The composer admits that his Piano Sonata No.3 (1993) is a "simple, straightforward Neo-classical sonata". To some extent this is a fairly apt description of the piece, obviously on a smaller scale than the Second and in a comparatively more traditional idiom, thought I doubt that ‘Neo-classical’ is the right word to describe the music. On the whole, however, the Third Sonata is a quite accessible and enjoyable piece of music well worth having.

In total contrast again, the Piano Sonata No.4 (1994) is on a rather grand scale and is laid-out in four movements, thus roughly adhering to the traditional sonata pattern. The opening movement is full of vitality and grand, brilliant gestures, and must be rather tricky to play. The following Andante is a theme and variations, and is followed by a nervous Scherzo. The Fourth Piano Sonata ends in grand manner, "a gargantuan build-up for its entire length into a big ending". The Fourth Sonata is an expansive work in the mould of the big romantic sonata, though the music is somewhat more traditional though still clearly 20th Century, and quite demanding, calling for much strength and stamina on the performer’s part.

Maves’ piano sonatas are really fine, beautifully written and very contrasted works. In a way, a composer’s view on 20th Century piano writing in all its diversity while clearly avoiding the more ‘trendy’ gimmicks. Even if parts of the earlier sonatas are somewhat more ‘modern’ in sound, the music is very accessible, often rather demanding but always very rewarding.
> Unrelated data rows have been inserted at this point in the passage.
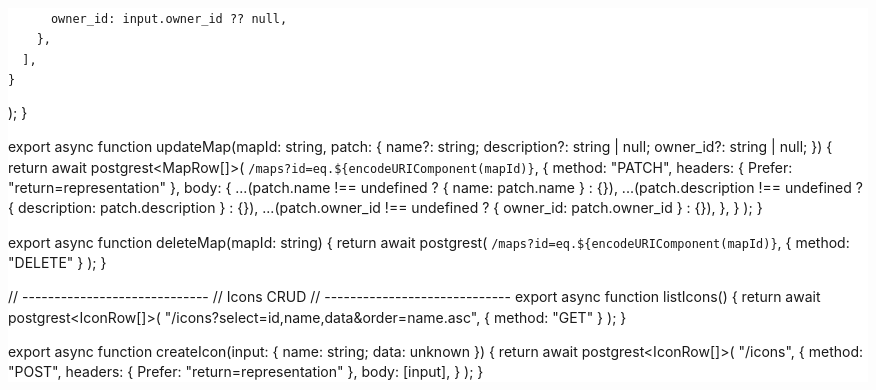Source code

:           owner_id: input.owner_id ?? null,
        },
      ],
    }
  );
}

export async function updateMap(mapId: string, patch: {
  name?: string;
  description?: string | null;
  owner_id?: string | null;
}) {
  return await postgrest<MapRow[]>(
    `/maps?id=eq.${encodeURIComponent(mapId)}`,
    {
      method: "PATCH",
      headers: { Prefer: "return=representation" },
      body: {
        ...(patch.name !== undefined ? { name: patch.name } : {}),
        ...(patch.description !== undefined ? { description: patch.description } : {}),
        ...(patch.owner_id !== undefined ? { owner_id: patch.owner_id } : {}),
      },
    }
  );
}

export async function deleteMap(mapId: string) {
  return await postgrest<null>(
    `/maps?id=eq.${encodeURIComponent(mapId)}`,
    { method: "DELETE" }
  );
}

// -----------------------------
// Icons CRUD
// -----------------------------
export async function listIcons() {
  return await postgrest<IconRow[]>(
    "/icons?select=id,name,data&order=name.asc",
    { method: "GET" }
  );
}

export async function createIcon(input: { name: string; data: unknown }) {
  return await postgrest<IconRow[]>(
    "/icons",
    {
      method: "POST",
      headers: { Prefer: "return=representation" },
      body: [input],
    }
  );
}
Besides being the founder and conductor of the North/South Consonance ensemble, Max Lifschitz is also a brilliant pianist who has the full measure of Maves’ often intricate music. The present recording of the first two sonatas was originally released on OPUS ONE RECORDS and are cleanly transferred here, whereas the recordings of the Third and Fourth Sonatas were made in 1995 and were given a warm, natural piano sound. Well worth investigating.